This stage involves physically connecting with the data sources, discovering data models and verifying the data types, which are stored in the columns. Here we can identify:
- searching the proper sets of data,
- defining the semantics per model.
A feature that sets apart the Discovery platform from other ones is the possibility of defining the semantics, i.e. defining the syntax of the specific data. For instance, we can define the conditions for discovering the data type “„ID Card” (3 capitals, 6 digits as a card number; personal identification number – 11 digits, where the third and fifth one is always 0, 1, 2 or 3 etc.).
The system boasts huge possibilities of defining the semantic methods, thanks to usage of the Groovy language. This is a script language, modelled according to the JAVA syntax, which – in the end – means simplicity, a large number of people able to use it for programming and gives great possibilities of creating the rules within the Precisely Spectrum environment.
Thanks to the data discovering functionality, the system is able to recognize data structures and types in a defined source, using pre-defined semantics for proper discovery of types. Thanks to these mechanisms we can track down the columns (in diagrams or files), in which exists e.g. the personal identification numbers, names, surnames, e-mail addresses, phone numbers, dates etc. If the system finds a string of signs, consisting of 3 letters and 6 digits, it will indicate that in a given column the ID Card numbers may be found. If a string of signs that starts with “„+48” and is followed by 9 digits, is found, it will indicate that it may refer to phone numbers, valid in Poland. If the semantic types are not defined, the system will not subsume the data to the “„ID Card” or “„Polish phone numbers” categories.

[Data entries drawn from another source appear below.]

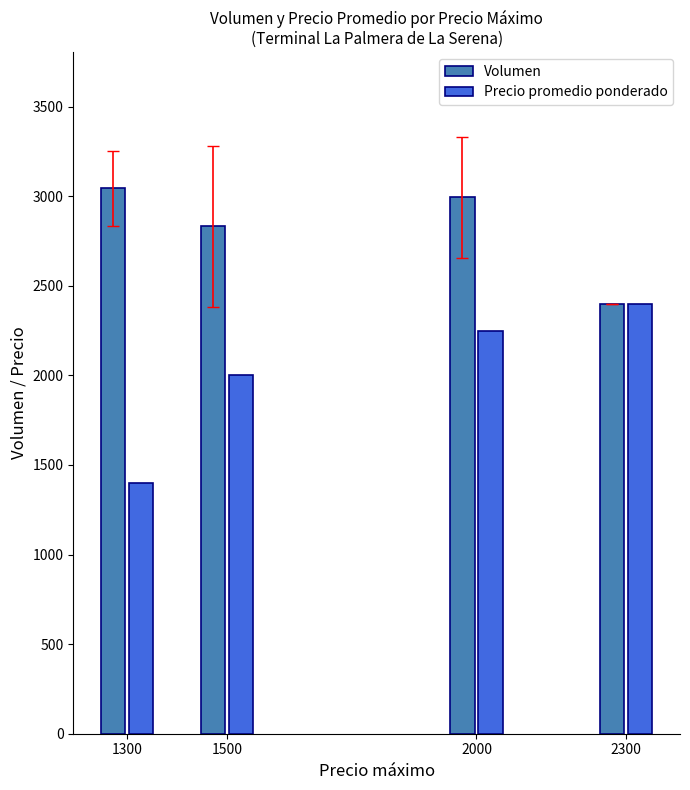

Reading left to right, list all the values displayed in this chart.

Volumen: 1300=3044.0	1500=2832.5	2000=2993.3	2300=2400.0
Precio promedio ponderado: 1300=1400.0	1500=2000.0	2000=2250.0	2300=2400.0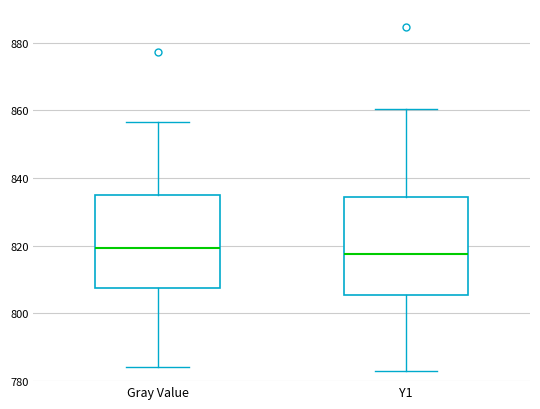

Where does the upper whisker of the box for Gray Value end on the y-axis? The values are not printed on the chart, so give them approximately, as read against the axis.

856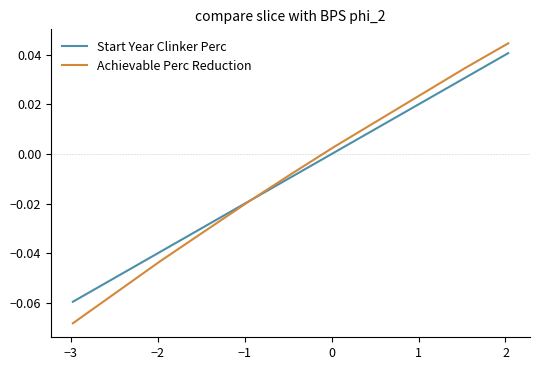

How many times do Start Year Clinker Perc and Achievable Perc Reduction cross each other?

1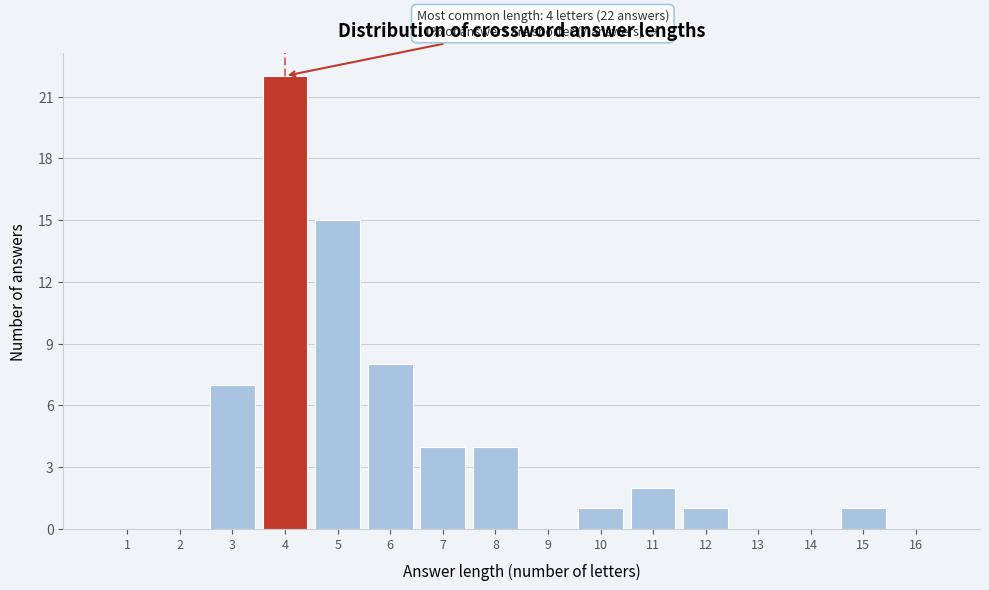

Reading left to right, what are all the values shown in this chart?

1=0	2=0	3=7	4=22	5=15	6=8	7=4	8=4	9=0	10=1	11=2	12=1	13=0	14=0	15=1	16=0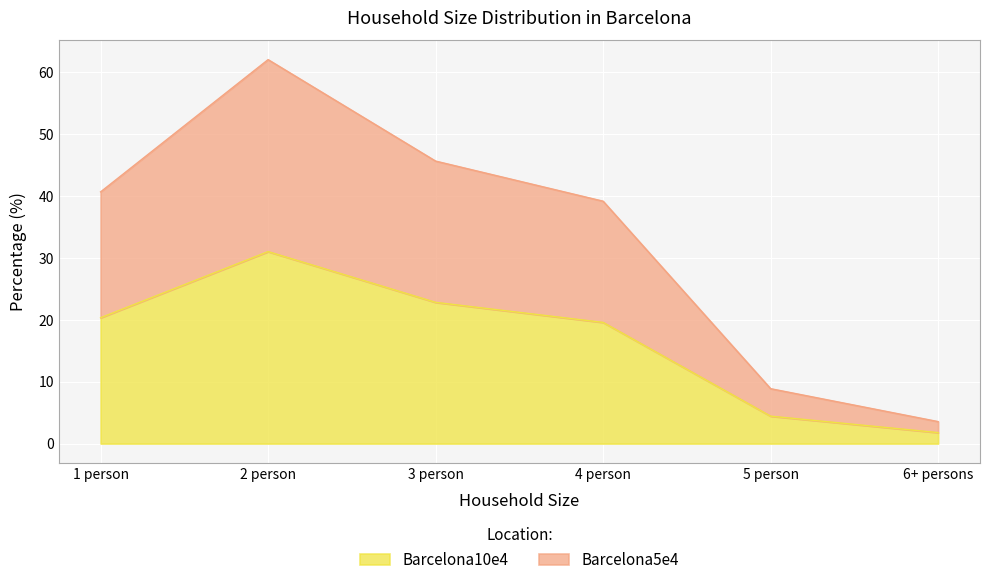

True or false: Barcelona10e4 and Barcelona5e4 intersect in this chart.

False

After discovering the data, we can tag the respective diagrams and columns. This functionality allows for searching all boxes marked by different tags (e.g. second name can be tagged as „client’s data”, „name”, „second name”, „personal data” etc.).
After the verification stage is completed, we have the connections to all pre-defined columns of the data sources and we know the data structures in these sources, and we know the overall content of the columns.